## Task directions
The range runs from the line containing "index dip: (321, 995)" to the last line of the entries. Restate those lines word for word, without the pictures.

• • •

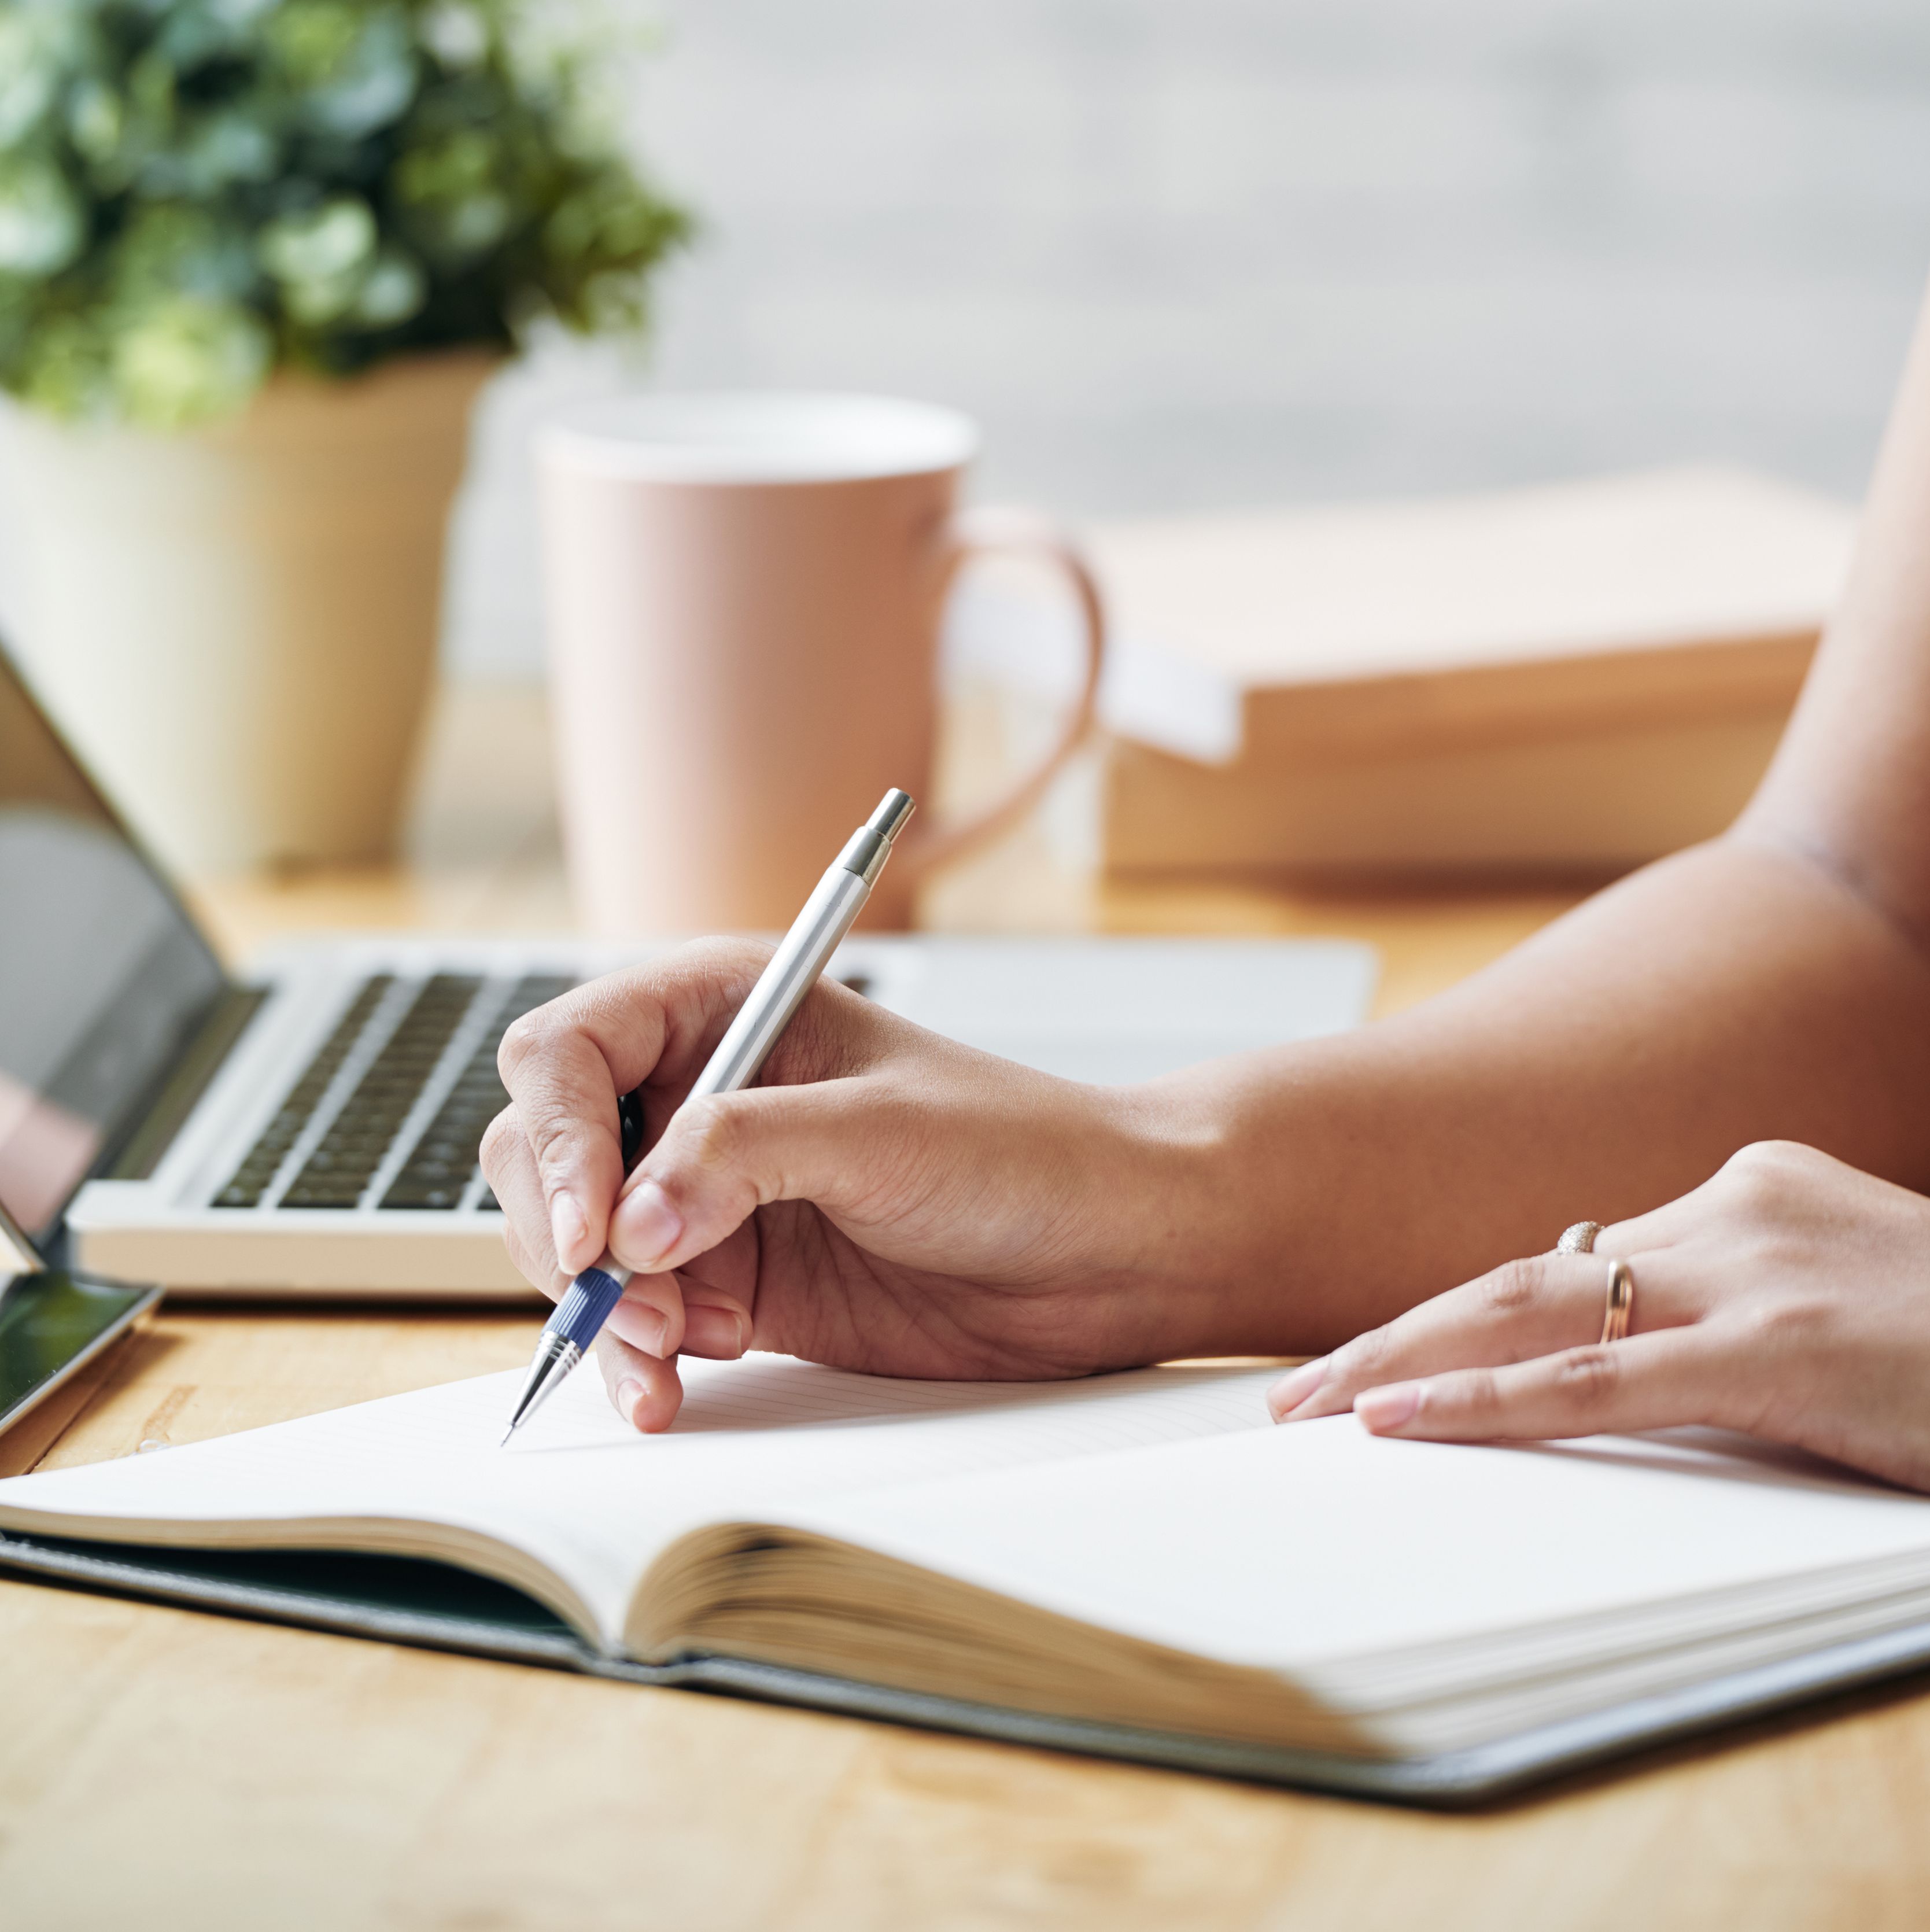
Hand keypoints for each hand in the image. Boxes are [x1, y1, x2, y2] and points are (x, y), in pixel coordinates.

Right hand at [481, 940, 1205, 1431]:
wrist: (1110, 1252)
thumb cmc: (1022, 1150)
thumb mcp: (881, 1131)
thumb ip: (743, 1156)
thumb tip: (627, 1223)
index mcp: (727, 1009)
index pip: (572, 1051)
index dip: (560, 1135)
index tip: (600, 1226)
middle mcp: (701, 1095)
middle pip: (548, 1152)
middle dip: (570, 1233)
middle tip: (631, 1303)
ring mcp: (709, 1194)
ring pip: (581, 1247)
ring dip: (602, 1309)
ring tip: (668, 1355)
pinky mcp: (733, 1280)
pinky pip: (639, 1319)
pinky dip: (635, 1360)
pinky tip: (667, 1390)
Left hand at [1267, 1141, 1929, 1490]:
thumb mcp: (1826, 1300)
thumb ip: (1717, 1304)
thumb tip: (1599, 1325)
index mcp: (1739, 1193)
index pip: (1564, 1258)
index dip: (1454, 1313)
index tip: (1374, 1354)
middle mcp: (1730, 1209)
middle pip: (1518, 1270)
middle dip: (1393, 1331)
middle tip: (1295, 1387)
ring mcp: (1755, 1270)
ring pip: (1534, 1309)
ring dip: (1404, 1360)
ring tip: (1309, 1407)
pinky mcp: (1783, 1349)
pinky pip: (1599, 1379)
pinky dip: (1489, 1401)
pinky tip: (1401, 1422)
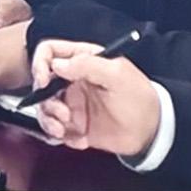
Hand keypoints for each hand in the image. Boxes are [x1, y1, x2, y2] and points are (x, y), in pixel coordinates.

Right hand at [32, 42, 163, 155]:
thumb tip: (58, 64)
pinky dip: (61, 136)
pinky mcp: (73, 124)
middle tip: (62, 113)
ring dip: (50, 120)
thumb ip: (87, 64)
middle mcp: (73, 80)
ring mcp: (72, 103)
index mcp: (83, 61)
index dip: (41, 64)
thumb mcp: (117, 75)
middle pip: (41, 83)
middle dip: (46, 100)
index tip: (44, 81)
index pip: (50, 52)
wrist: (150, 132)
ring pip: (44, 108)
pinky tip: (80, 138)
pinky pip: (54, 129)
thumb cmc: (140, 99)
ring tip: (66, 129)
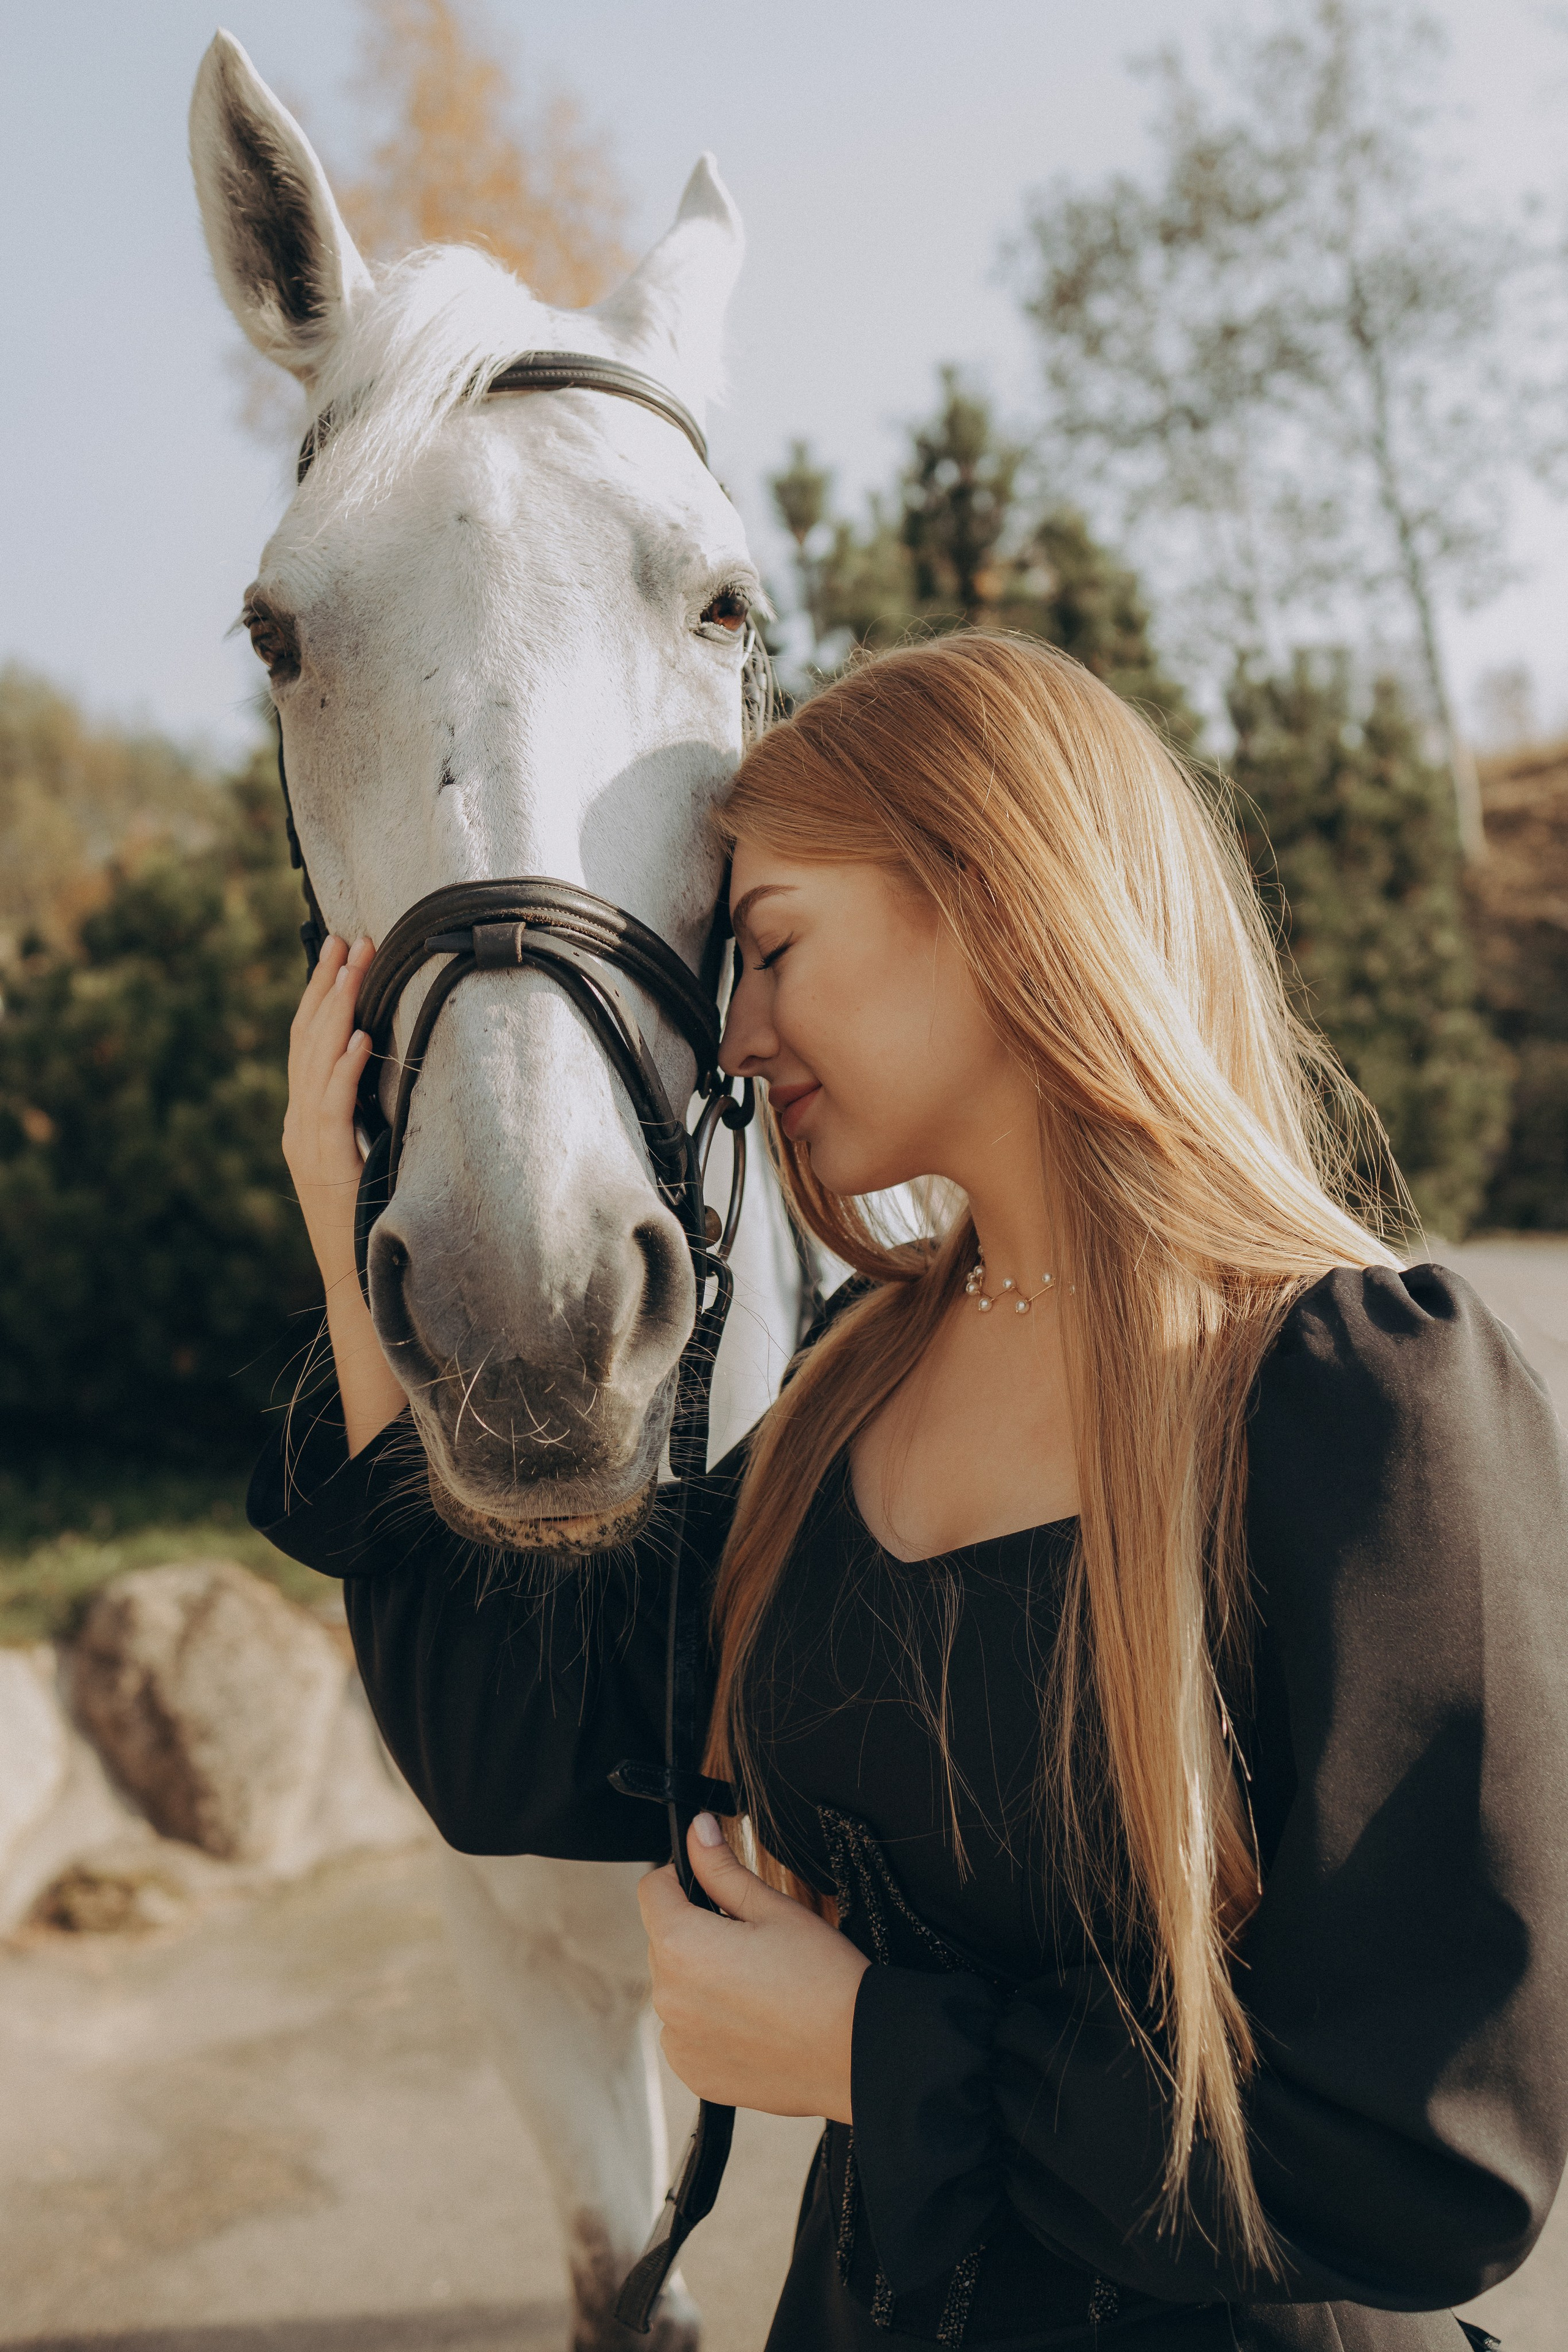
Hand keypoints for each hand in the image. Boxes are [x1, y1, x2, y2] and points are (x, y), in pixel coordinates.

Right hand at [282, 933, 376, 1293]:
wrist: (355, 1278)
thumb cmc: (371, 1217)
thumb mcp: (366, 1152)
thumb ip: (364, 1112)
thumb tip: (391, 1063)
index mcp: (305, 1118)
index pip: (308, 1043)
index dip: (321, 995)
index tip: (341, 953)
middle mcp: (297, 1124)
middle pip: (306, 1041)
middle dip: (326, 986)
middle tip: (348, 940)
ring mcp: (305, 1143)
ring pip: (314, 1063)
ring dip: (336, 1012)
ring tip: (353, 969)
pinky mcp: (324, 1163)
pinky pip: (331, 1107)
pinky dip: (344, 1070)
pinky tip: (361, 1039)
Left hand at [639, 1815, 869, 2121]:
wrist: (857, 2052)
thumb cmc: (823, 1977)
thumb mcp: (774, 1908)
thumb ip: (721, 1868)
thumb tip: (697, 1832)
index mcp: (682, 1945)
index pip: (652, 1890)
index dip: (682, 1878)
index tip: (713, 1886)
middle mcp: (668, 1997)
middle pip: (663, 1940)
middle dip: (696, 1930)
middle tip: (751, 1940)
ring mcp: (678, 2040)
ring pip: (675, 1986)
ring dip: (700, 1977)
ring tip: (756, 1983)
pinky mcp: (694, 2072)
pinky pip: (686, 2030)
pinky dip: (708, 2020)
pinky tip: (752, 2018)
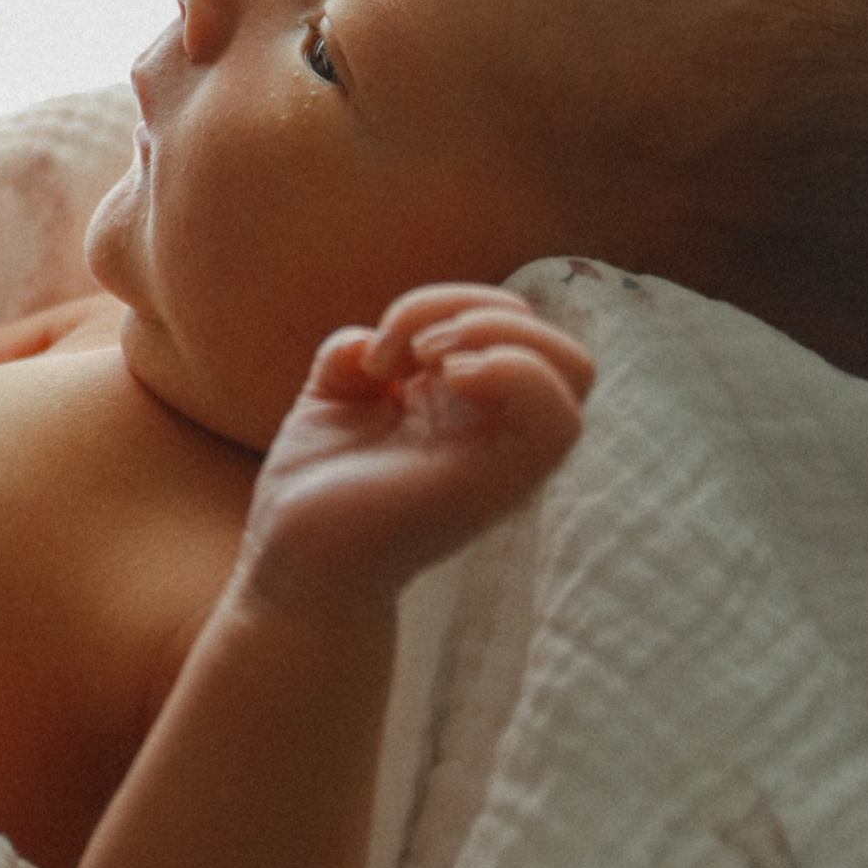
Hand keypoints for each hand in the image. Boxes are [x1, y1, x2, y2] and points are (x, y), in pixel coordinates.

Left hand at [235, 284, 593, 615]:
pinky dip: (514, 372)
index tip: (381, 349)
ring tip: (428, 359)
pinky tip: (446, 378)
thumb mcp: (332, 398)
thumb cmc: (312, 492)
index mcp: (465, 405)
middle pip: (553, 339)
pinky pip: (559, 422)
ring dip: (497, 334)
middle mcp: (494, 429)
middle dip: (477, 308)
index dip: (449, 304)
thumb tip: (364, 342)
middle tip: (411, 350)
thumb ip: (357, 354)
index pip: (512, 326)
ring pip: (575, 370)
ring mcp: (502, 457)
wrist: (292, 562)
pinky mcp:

• • •

## Written response
index dip: (321, 995)
index tip: (341, 953)
middle mcp: (297, 1124)
middle pip: (306, 1041)
middle dip: (326, 986)
middle tip: (348, 940)
ring mcp: (305, 1143)
ring pip: (314, 1063)
ring dip: (336, 1012)
ring tip: (353, 969)
pinky mcp: (324, 1163)
pinky pip: (331, 1107)
pinky dip: (344, 1070)
pinky tip: (361, 1039)
Left hand at [639, 1815, 869, 2121]:
wrist: (857, 2052)
thumb cmc: (823, 1977)
thumb mcp: (774, 1908)
thumb ip: (721, 1868)
thumb tip: (697, 1832)
index mcp: (682, 1945)
index pip: (652, 1890)
index dip: (682, 1878)
index tip: (713, 1886)
middle mcp: (668, 1997)
middle pip: (663, 1940)
middle dip: (696, 1930)
middle tip: (751, 1940)
ring mcp: (678, 2040)
ring pip: (675, 1986)
ring dip: (700, 1977)
ring tip: (756, 1983)
pinky mcp: (694, 2072)
pinky pip: (686, 2030)
pinky dip: (708, 2020)
pinky tip: (752, 2018)
Hand keypoints for each hand in the image. Boxes are [x1, y1, x2, y2] and points are (x, y), in pixel coordinates.

Left hand at [235, 284, 593, 615]:
pinky dip: (514, 372)
index tip: (381, 349)
ring tip: (428, 359)
pinky tip: (446, 378)
thumb mcp: (332, 398)
thumb cmc: (312, 492)
index mcp: (465, 405)
middle pip: (553, 339)
pinky pip: (559, 422)
ring dip: (497, 334)
middle mcp: (494, 429)
middle dip: (477, 308)
index dip: (449, 304)
thumb tip: (364, 342)
middle tip: (411, 350)
thumb ip: (357, 354)
index pip: (512, 326)
ring pip: (575, 370)
ring mcp: (502, 457)
wrist: (292, 562)
pinky mcp:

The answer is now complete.